> _ASSIGNED TASK_: Each record must be written out again exactly. Skip any picture it contains.

Saved entries
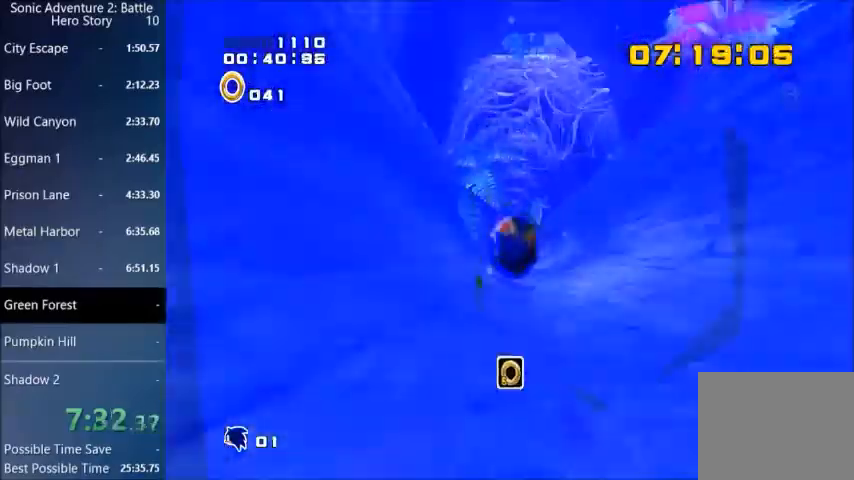
{"buttons": [], "left_stick": "up", "right_stick": "center", "events": []}
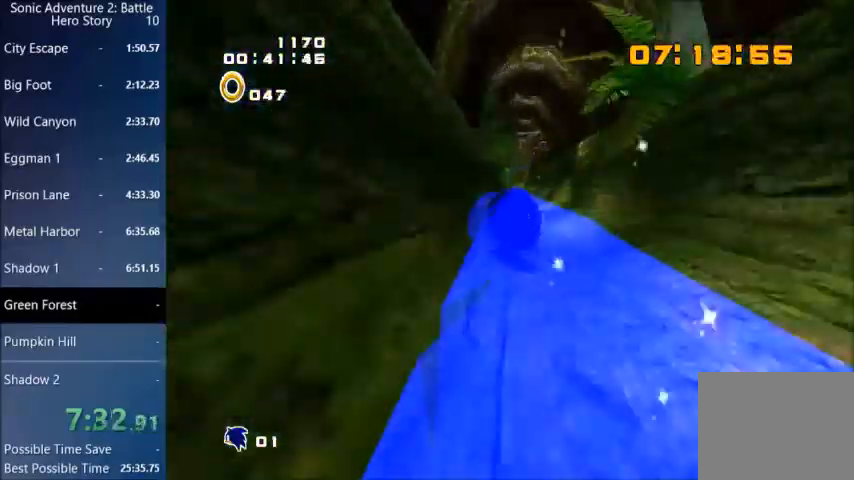
{"buttons": [], "left_stick": "up", "right_stick": "center", "events": []}
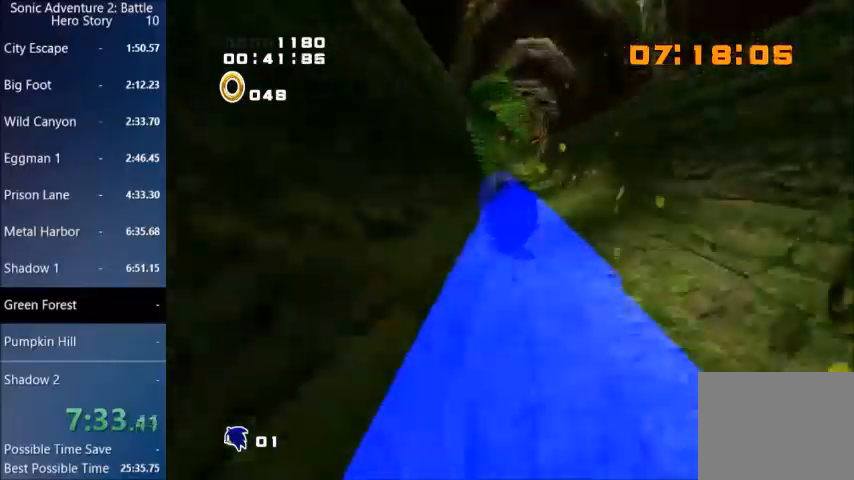
{"buttons": [], "left_stick": "up", "right_stick": "center", "events": []}
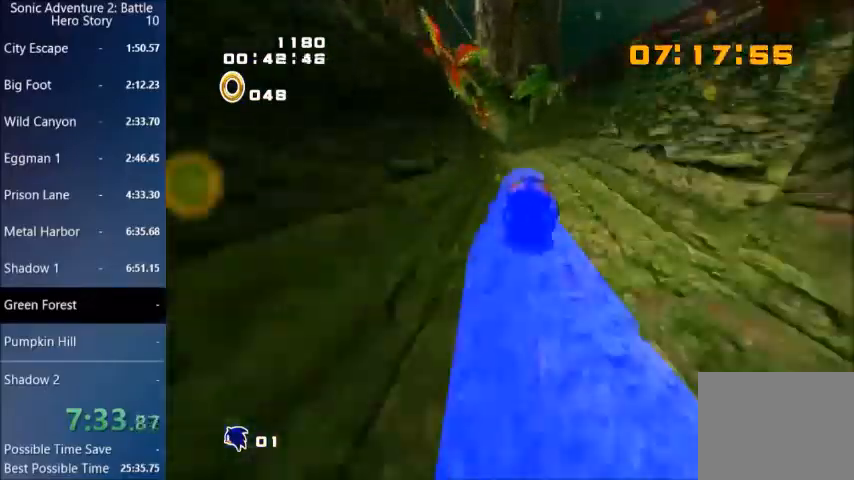
{"buttons": ["L3"], "left_stick": "up", "right_stick": "center", "events": [[34, "L3", "down"]]}
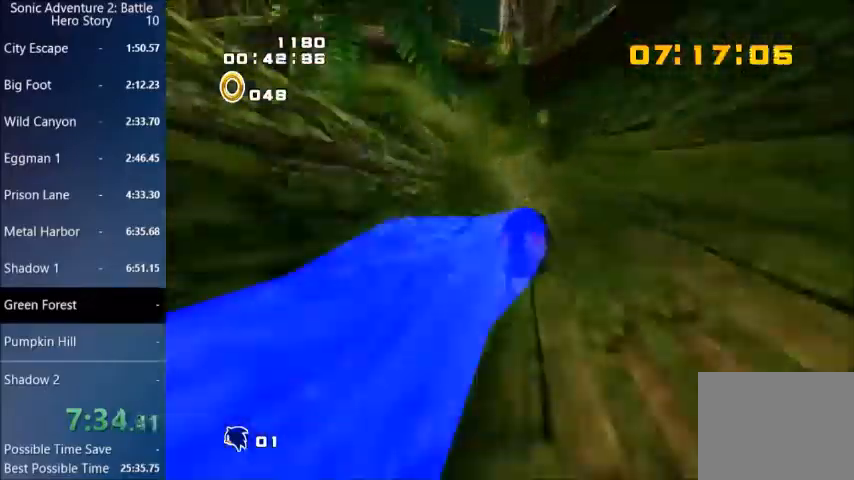
{"buttons": ["L3"], "left_stick": "up", "right_stick": "center", "events": []}
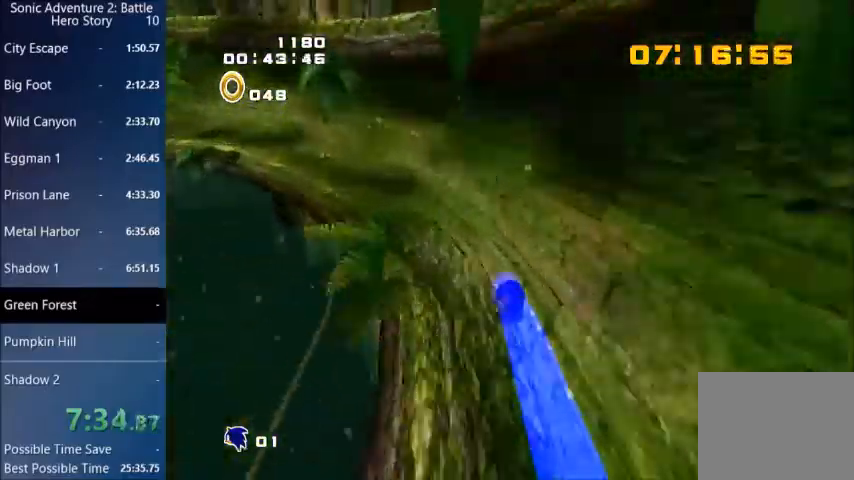
{"buttons": ["L3"], "left_stick": "up", "right_stick": "center", "events": []}
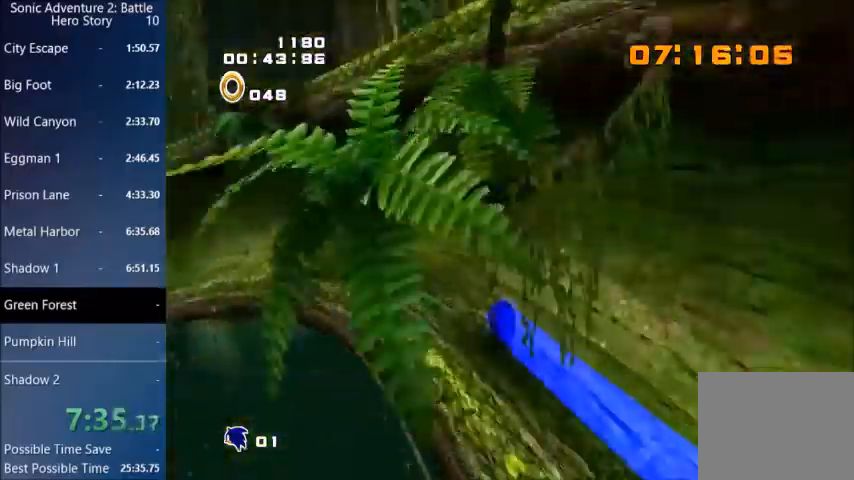
{"buttons": ["L3"], "left_stick": "up", "right_stick": "center", "events": [[333, "L1", "down"], [400, "L1", "up"]]}
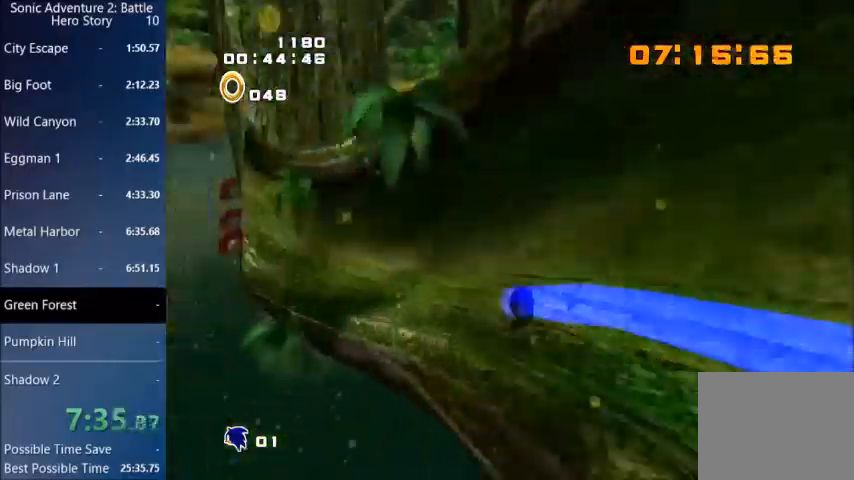
{"buttons": [], "left_stick": "up", "right_stick": "center", "events": [[134, "L3", "up"]]}
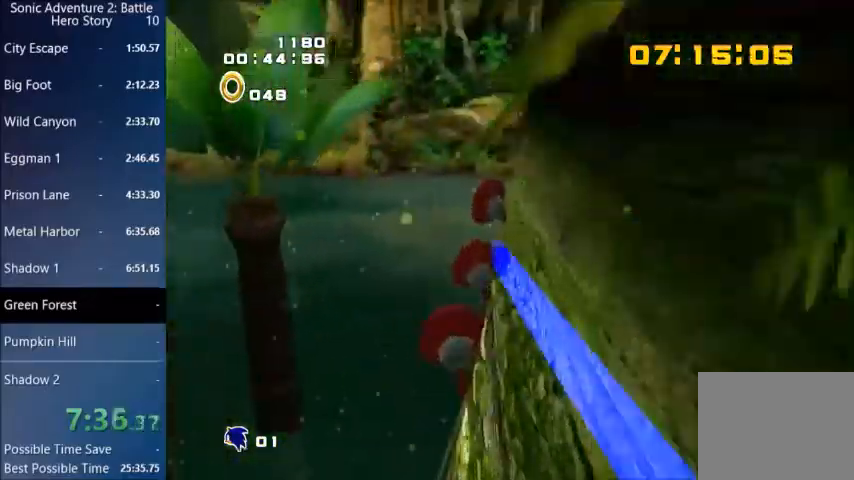
{"buttons": [], "left_stick": "center", "right_stick": "center", "events": [[433, "left_stick", "center"]]}
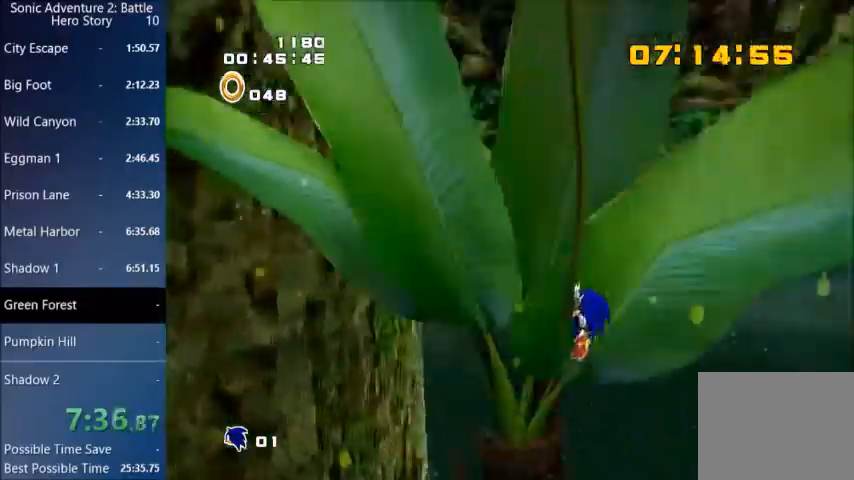
{"buttons": [], "left_stick": "up", "right_stick": "center", "events": [[67, "left_stick", "up"]]}
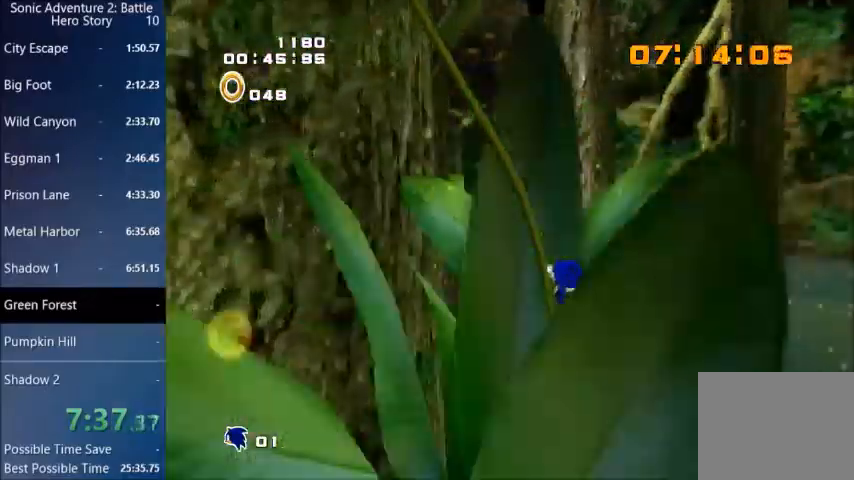
{"buttons": [], "left_stick": "up", "right_stick": "center", "events": []}
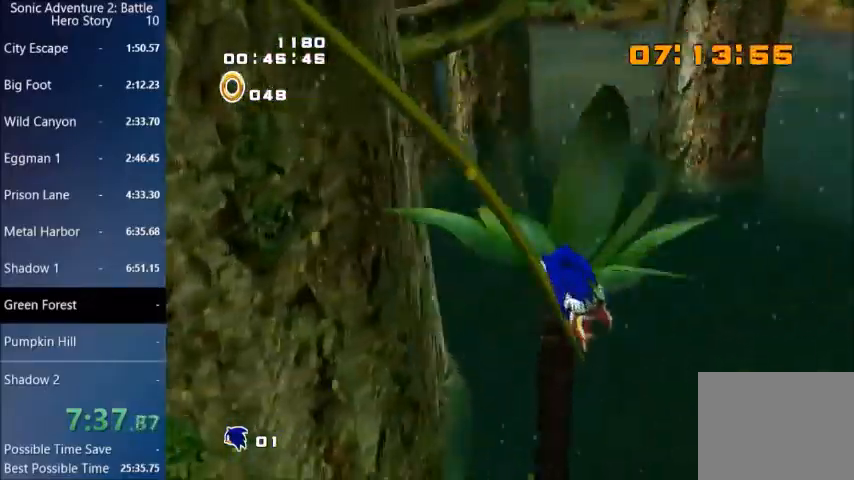
{"buttons": [], "left_stick": "up", "right_stick": "center", "events": []}
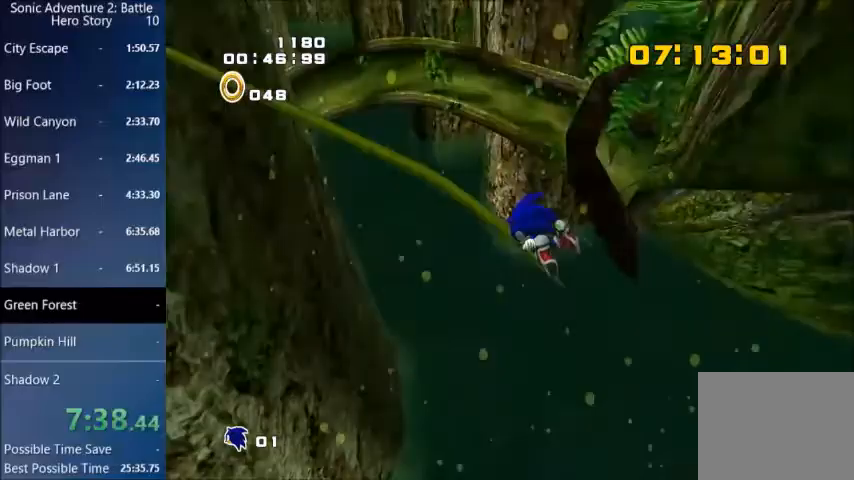
{"buttons": [], "left_stick": "up", "right_stick": "center", "events": []}
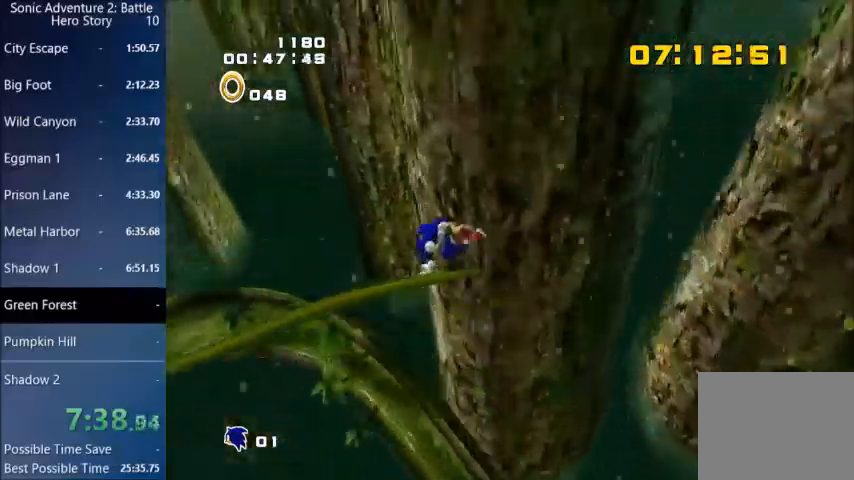
{"buttons": [], "left_stick": "up", "right_stick": "center", "events": []}
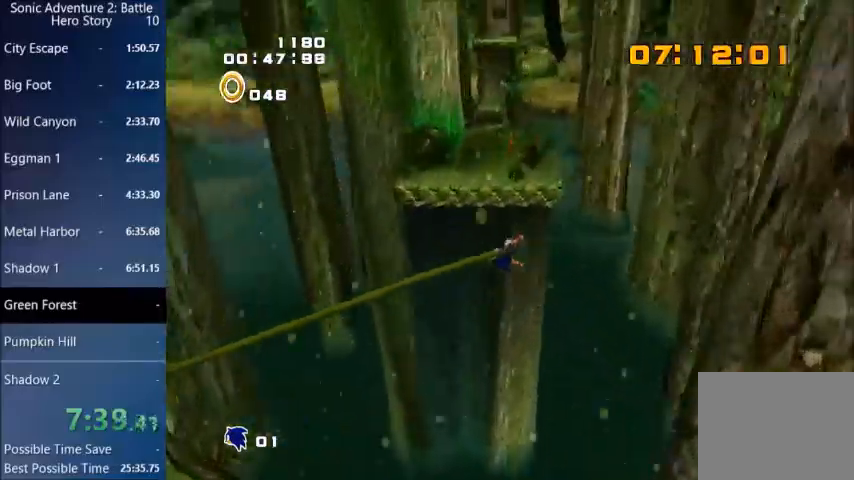
{"buttons": [], "left_stick": "up", "right_stick": "center", "events": []}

> _SOLUTION TO THE PROBLEM_:
{"buttons": [], "left_stick": "up", "right_stick": "center", "events": []}
{"buttons": [], "left_stick": "up", "right_stick": "center", "events": []}
{"buttons": [], "left_stick": "up", "right_stick": "center", "events": []}
{"buttons": ["L3"], "left_stick": "up", "right_stick": "center", "events": [[34, "L3", "down"]]}
{"buttons": ["L3"], "left_stick": "up", "right_stick": "center", "events": []}
{"buttons": ["L3"], "left_stick": "up", "right_stick": "center", "events": []}
{"buttons": ["L3"], "left_stick": "up", "right_stick": "center", "events": [[333, "L1", "down"], [400, "L1", "up"]]}
{"buttons": [], "left_stick": "up", "right_stick": "center", "events": [[134, "L3", "up"]]}
{"buttons": [], "left_stick": "center", "right_stick": "center", "events": [[433, "left_stick", "center"]]}
{"buttons": [], "left_stick": "up", "right_stick": "center", "events": [[67, "left_stick", "up"]]}
{"buttons": [], "left_stick": "up", "right_stick": "center", "events": []}
{"buttons": [], "left_stick": "up", "right_stick": "center", "events": []}
{"buttons": [], "left_stick": "up", "right_stick": "center", "events": []}
{"buttons": [], "left_stick": "up", "right_stick": "center", "events": []}
{"buttons": [], "left_stick": "up", "right_stick": "center", "events": []}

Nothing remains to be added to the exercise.